Overall, I've two reservations: one is a bunch of minor issues noted above and that can be easily fixed, I think; the other is more profound, I think we haven't yet found a model general enough to describe metadata providers, but I don't have a concrete proposal yet. Maybe this deserves a shared brainstorming session with a whiteboard?


rather than about specifying the metadata, I think this spec is about specifying the "workflow" for gathering/archiving them, so maybe "Extrinsic metadata archival" here ?


aside from the various comment on terminology already raised, can't we just refer to the glossary, and avoid re-explaining what origins/loaders/listers are? there are already prerequisite for this doc, so...
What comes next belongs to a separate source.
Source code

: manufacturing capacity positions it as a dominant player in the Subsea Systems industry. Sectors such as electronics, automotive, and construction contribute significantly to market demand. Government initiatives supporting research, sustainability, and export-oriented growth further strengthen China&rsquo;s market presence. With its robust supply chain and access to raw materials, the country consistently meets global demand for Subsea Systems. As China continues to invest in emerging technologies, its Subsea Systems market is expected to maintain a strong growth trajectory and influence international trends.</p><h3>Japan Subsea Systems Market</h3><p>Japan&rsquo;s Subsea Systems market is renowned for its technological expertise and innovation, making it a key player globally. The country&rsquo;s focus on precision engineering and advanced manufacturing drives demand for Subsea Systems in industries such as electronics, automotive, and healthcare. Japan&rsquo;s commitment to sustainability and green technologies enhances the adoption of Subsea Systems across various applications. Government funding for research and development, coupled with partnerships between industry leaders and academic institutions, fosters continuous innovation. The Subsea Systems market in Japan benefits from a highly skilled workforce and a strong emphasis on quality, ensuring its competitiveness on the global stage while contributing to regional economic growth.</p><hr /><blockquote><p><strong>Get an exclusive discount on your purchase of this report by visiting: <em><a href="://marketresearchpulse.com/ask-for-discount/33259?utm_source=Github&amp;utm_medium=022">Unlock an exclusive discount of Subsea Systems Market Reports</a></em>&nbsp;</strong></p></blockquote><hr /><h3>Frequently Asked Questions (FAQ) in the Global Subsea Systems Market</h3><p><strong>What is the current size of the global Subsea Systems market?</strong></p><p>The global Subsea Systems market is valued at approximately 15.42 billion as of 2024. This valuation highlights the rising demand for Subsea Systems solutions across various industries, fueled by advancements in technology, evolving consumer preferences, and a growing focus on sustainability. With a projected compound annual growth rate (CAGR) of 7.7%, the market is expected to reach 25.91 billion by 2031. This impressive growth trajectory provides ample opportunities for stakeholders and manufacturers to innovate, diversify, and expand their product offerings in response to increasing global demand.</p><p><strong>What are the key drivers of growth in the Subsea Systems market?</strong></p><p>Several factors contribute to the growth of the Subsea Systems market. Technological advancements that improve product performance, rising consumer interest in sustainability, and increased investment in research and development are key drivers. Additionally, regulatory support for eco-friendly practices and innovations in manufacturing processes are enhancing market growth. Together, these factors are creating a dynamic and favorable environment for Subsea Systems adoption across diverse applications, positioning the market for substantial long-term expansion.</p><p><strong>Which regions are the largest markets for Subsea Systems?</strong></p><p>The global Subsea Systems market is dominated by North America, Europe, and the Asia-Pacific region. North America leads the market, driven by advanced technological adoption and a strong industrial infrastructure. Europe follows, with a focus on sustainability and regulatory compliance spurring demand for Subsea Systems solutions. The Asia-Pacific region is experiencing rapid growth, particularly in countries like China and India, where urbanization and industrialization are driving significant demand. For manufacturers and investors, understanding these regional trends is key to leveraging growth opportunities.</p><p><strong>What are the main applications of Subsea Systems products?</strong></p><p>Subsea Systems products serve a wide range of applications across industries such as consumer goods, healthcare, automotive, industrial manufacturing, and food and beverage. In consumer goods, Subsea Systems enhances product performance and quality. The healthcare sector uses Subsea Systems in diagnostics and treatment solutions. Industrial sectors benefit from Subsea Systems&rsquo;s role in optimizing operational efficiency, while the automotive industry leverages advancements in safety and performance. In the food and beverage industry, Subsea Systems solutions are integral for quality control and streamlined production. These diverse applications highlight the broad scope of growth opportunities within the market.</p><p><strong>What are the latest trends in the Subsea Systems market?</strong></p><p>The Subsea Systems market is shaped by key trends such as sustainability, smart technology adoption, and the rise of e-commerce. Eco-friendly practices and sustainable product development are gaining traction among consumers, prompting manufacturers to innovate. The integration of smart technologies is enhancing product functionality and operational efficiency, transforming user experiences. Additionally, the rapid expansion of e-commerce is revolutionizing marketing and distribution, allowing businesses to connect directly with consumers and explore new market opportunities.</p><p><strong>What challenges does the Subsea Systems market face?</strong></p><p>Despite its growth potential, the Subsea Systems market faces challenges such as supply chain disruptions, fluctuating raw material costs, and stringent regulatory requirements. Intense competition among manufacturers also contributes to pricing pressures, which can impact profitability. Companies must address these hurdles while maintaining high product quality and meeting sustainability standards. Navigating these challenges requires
Before defining the types, you need to define the notion of metadata provider here, I think, which is just a title in this version of the spec. One phrase would suffice, but is needed.


We're inconsistent in the type of entities we mention in this list. Three of them (loaders, listers, gatherers) are active components that do stuff to retrieve metadata. Whereas two of them (registries, deposit clients) are passive information storage that need to be actively consulted to retrieve metadata. That should be uniformed.

Bonus point, get rid of the fact it is a deposit client, that's just an implementation detail, the metadata are part of the deposit, no matter what piece of software has been used to transfer it to SWH.


general writing suggestion: to avoid the inconsistencies between preambles/suffixes/lists, just avoid repeating how many properties are in the list; it's annoying to maintain and doesn't add any value


I don't think this ontology based on three properties is working well, but I cannot yet pinpoint what's the key problem. Meanwhile, here are some symptoms which are IMO red flag:

  • we have a gitlab loader? what is that? we have loaders that are specific to VCS for now, not to specific forges that hold those VCSs
  • sort of the same for deposits, we have one deposit interface, which just happens to accept submissions from multiple open access site "users"; why do we need to replicate the full list of "users" as metadata providers?
  • an example of a gatherer is missing

the registry line looks fine, but overall I can't shake the fining that we haven't found the right general model yet


minor: either "looks up a" or "looks for a"


Not sure that implementation details belongs here. For the spec it is enough to know metadata are stored somewhere, and cross-referencable with source code artifacts available in the archive.


A common use case will be retrieving the most recent metadata provided by a given provider; I don't see how this API endpoint will allow to do that (short of accepting a special value for the "after" parameter which means "most recent"—which isn't terribly elegant).

This revision now requires changes to proceed.Jun 12 2019, 1:31 PM
moranegg added inline comments.

I now understand why you thought I didn't want the raw metadata, but here we discuss the information about the provider and not the fetched metadata.
This is metadata about the provider.